Having been exposed to some of the most elite level training the world has to offer, I can tell you I learned a lot. One thing I learned was pain provided an excellent opportunity to learn.
The first time you take a punch when you know it is coming there is a sense of dread associated. Will it hurt, how much will it hurt, can I fight on or will I back down. Being put in these training situations provided me with amazing insight. It showed me there was a threshold I could operate within when things were bad and still accomplish my mission. I could take several hits, yet still remain combat effective. It greatly improved my confidence, but it also opened up my throttle. I wouldn’t say I was reckless, I would say I was calculated.
It is difficult to share this type of experience in the private sector. While I believe it is essential to anyone with self defense goals, it is not easy to put yourself in these types of situations. Reality based training is a great vehicle to simulate the type of stress you might experience. Where I find value is in providing an opportunity for the student to work through some of their own demons. To help become more familiar with violence and what it means to use calculated violence. The challenge is doing so without closing them off, without shutting down their motivation to challenge themselves. If done inappropriately it can lead to avoidance or dismissal.

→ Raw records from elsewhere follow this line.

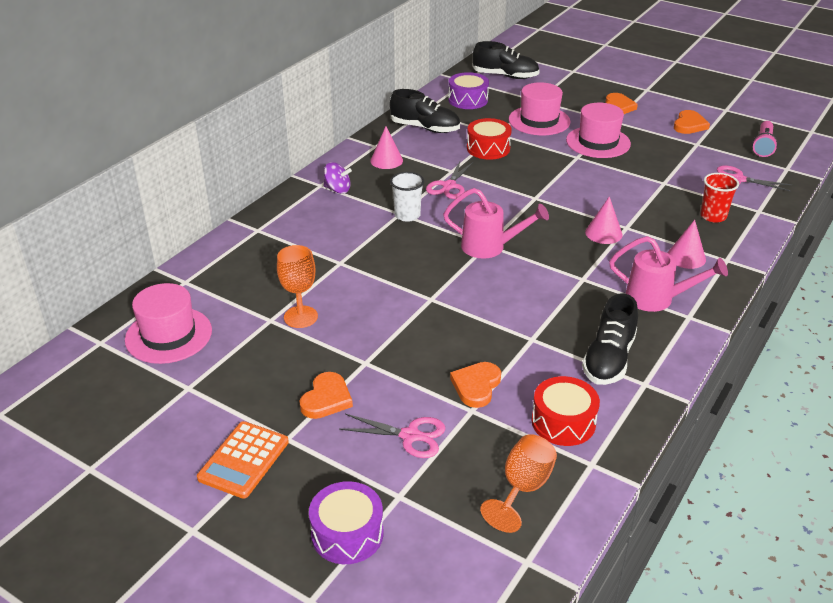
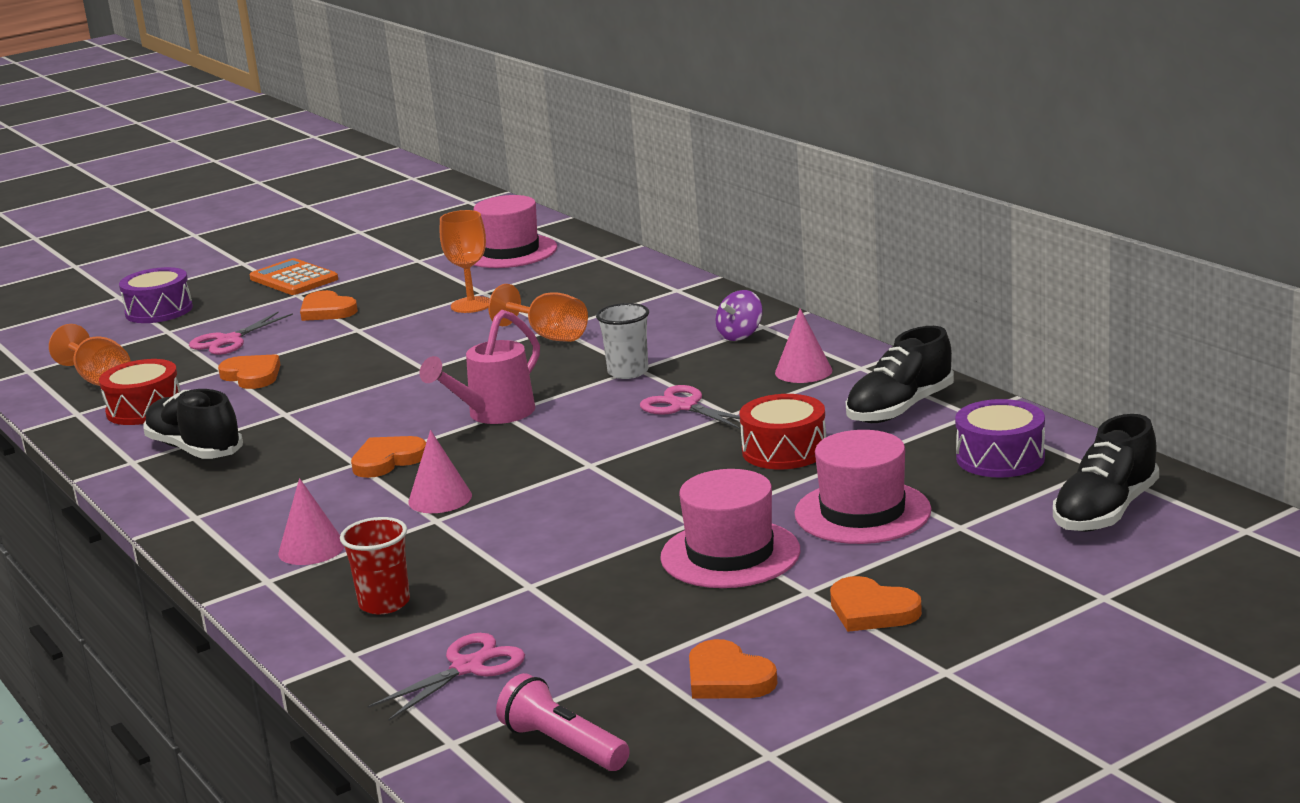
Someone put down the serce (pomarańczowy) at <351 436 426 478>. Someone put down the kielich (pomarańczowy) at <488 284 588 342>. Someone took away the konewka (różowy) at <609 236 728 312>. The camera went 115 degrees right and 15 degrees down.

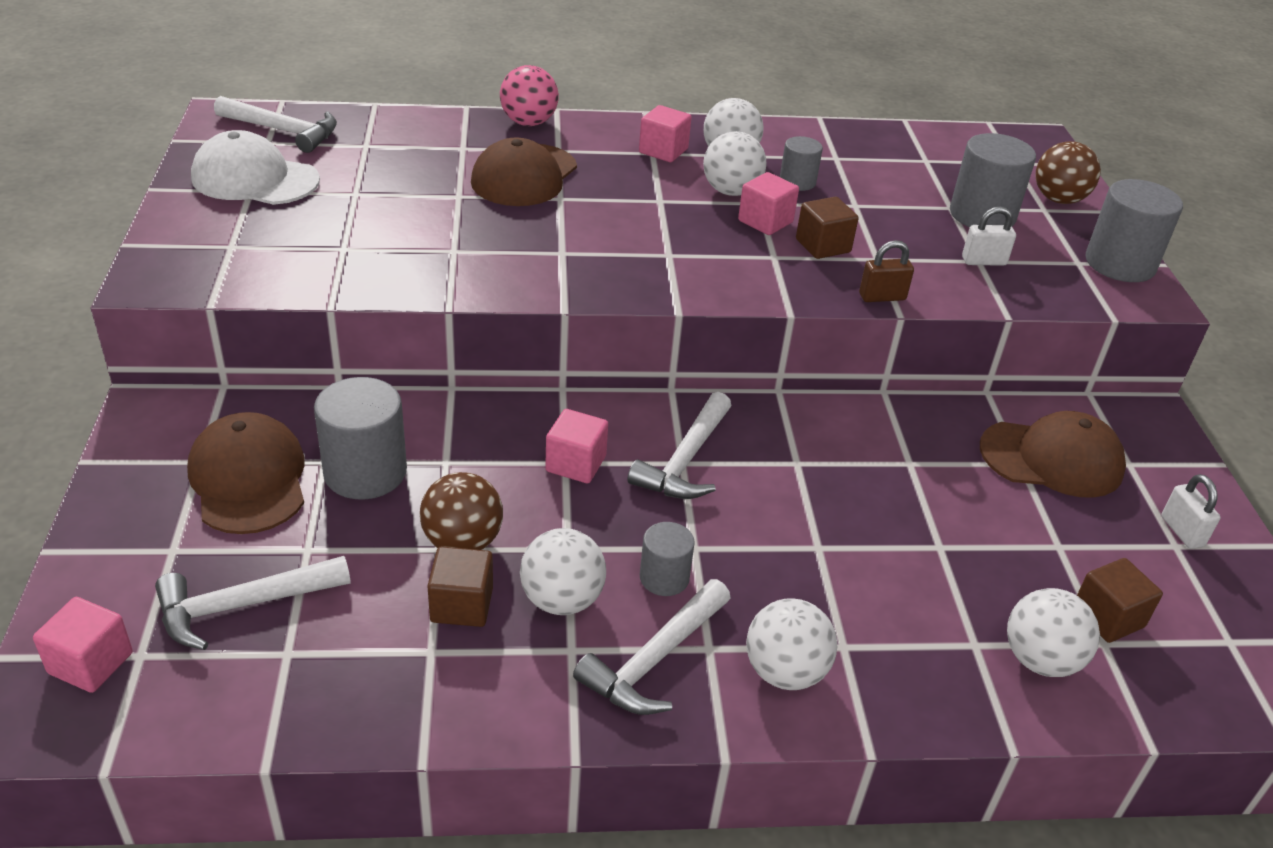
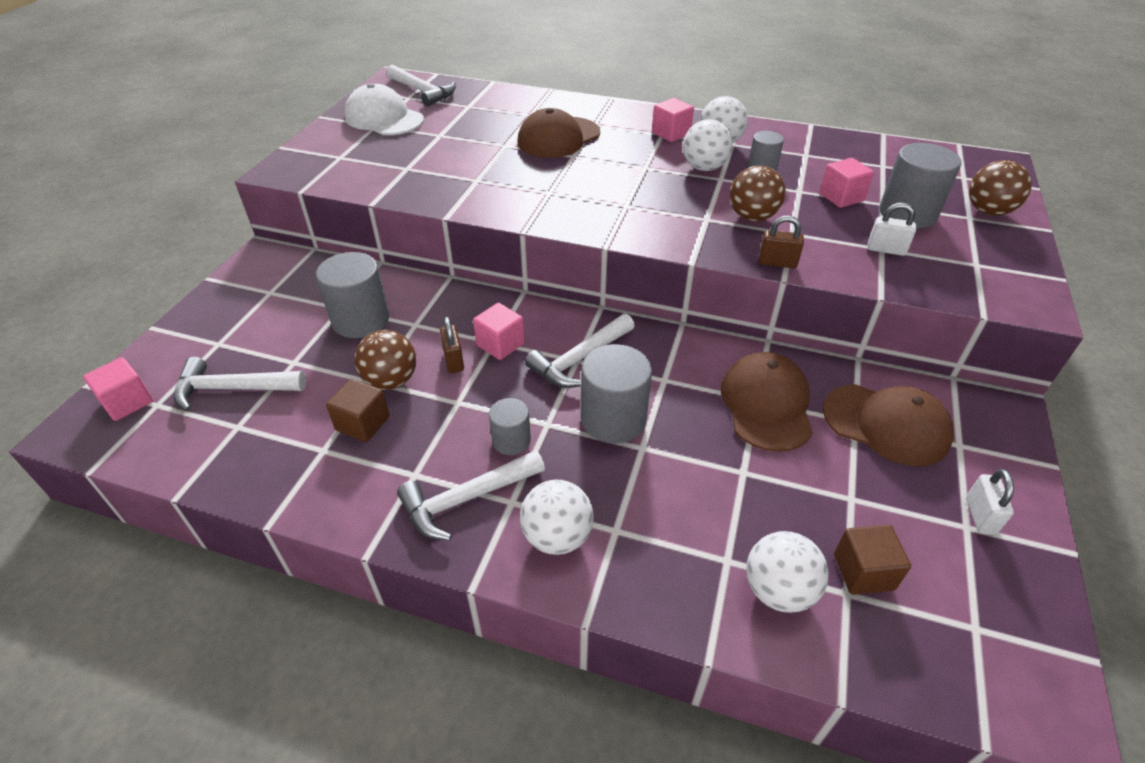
Someone put down the kłódka (brązowy) at <440 317 464 373>. Someone carried the walec (szary) from <1086 179 1183 282> to <581 344 652 443>. Someone carried the czapka (brązowy) from <187 412 304 534> to <721 352 813 452>. Someone swapped the sześcian (brązowy) at <796 197 859 259> for the piłka (brązowy) at <730 165 786 221>. Someone carried the sześcian (różowy) from <738 172 799 235> to <820 158 874 208>. Someone took away the piłka (różowy) at <500 65 559 126>. Someone took away the piłka (biały) at <520 528 606 615>. The camera went 25 degrees right and 5 degrees up.

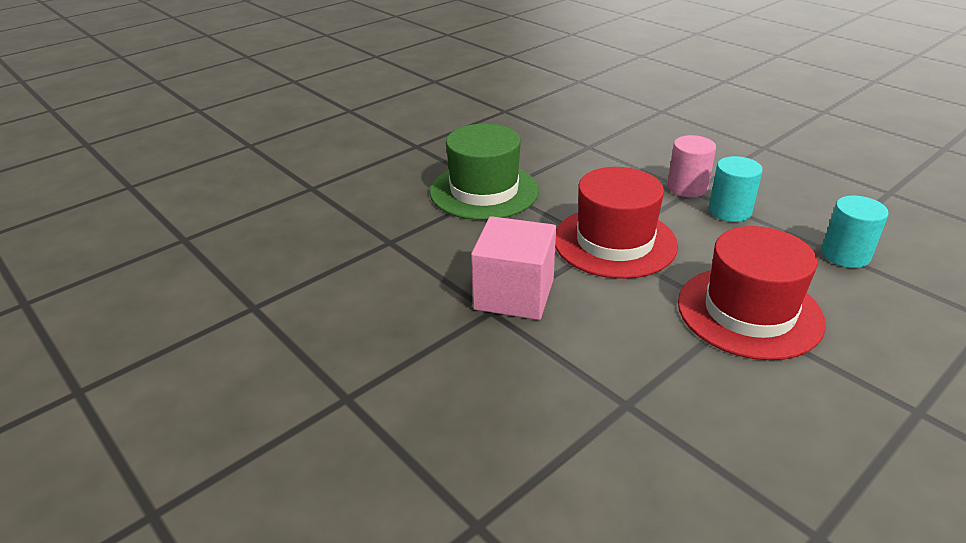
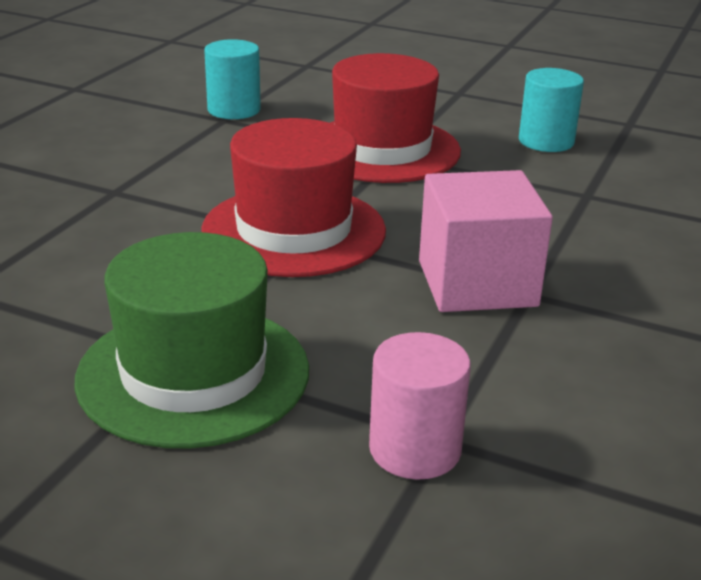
Someone carried the walec (różowy) from <667 135 716 197> to <369 332 471 480>. Someone carried the walec (turkusowy) from <709 156 763 222> to <519 68 584 152>. The camera went 115 degrees left and 5 degrees down.

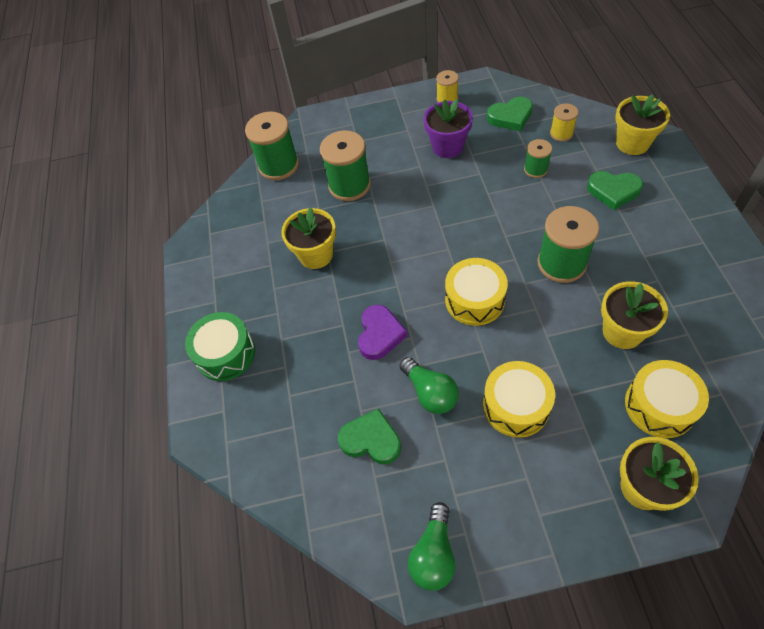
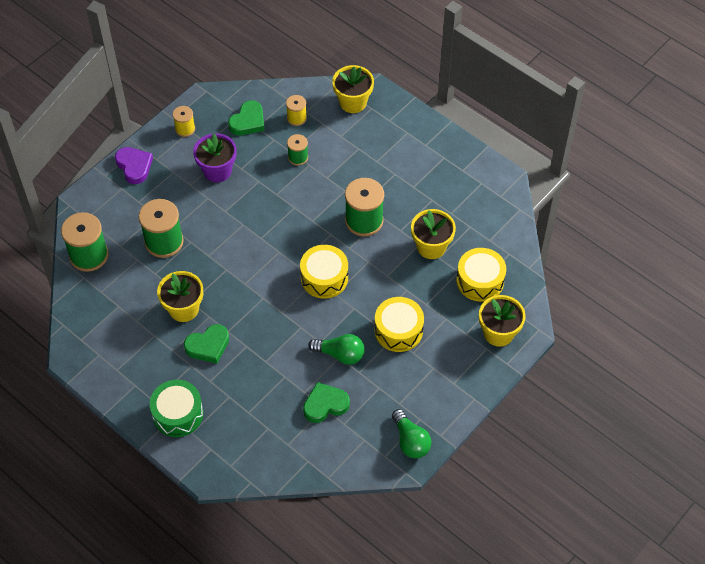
Someone carried the serce (fioletowy) from <358 305 407 360> to <115 147 153 184>. Someone carried the serce (zielony) from <587 171 643 210> to <184 324 229 364>. The camera went 45 degrees left and 0 degrees up.

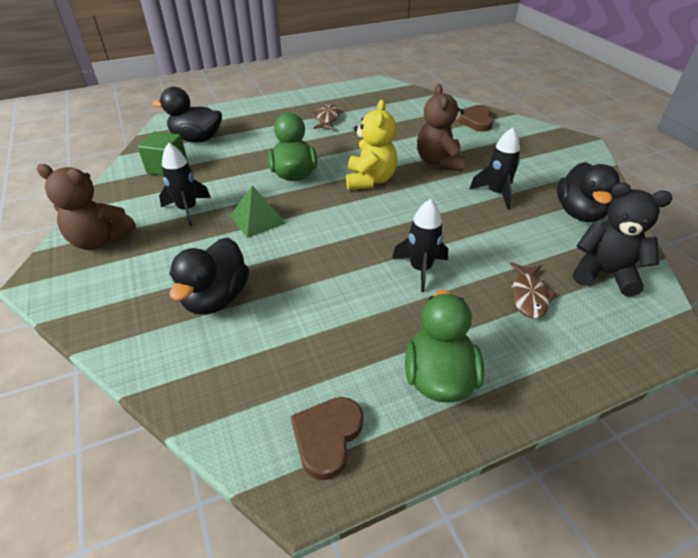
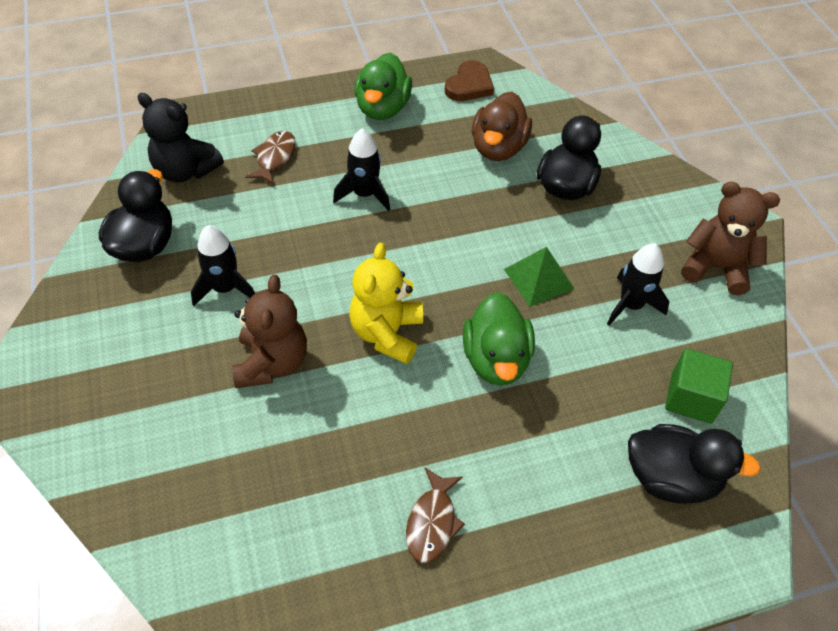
Someone put down the kaczka (brązowy) at <472 92 532 161>. Someone took away the serce (brązowy) at <457 105 494 131>. The camera went 175 degrees left and 10 degrees up.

Follow The Yellow Brick Road
There is a method to the madness. It does not begin by throwing students into shark infested waters wearing a meat suit. The exposure to the stimuli must be gradual and controlled. The instructor’s intention is to provide the student the opportunity to succeed through guided encounters. Each scenario should have a simple goal in mind. For instance, the difficulty of not drawing your firearm. To skirt the edges of deadly force justification requiring the student to employ other tools. Tools such as de-escalation, disengagement and escape. When all roads lead to deadly force you promote poor decision making. You promote deadly force as the only option in the student’s eyes.
Time to Press On
The challenge is in expanding the student’s comfort zone by placing them in uncomfortable situations. It is not easy. You have to start with the little things. In our Force On Force class we start with an exposure to pain. Many times students have no idea what a marking cartridge feels like so they get purposefully shot for the experience in a safe and controlled environment. Then we work at exposing them to a chain of events they can control with good decision making. Should they make the wrong decision they learn through pain the outcome is negative. One way to simulate this encounter is by restricting the number of rounds in the student’s firearm. With this low round count they now must consider if they fail pain is a result.
The hardest scenarios are usually the ones requiring the most thought. Getting the student to think their way through the problems is the best outcome for everyone.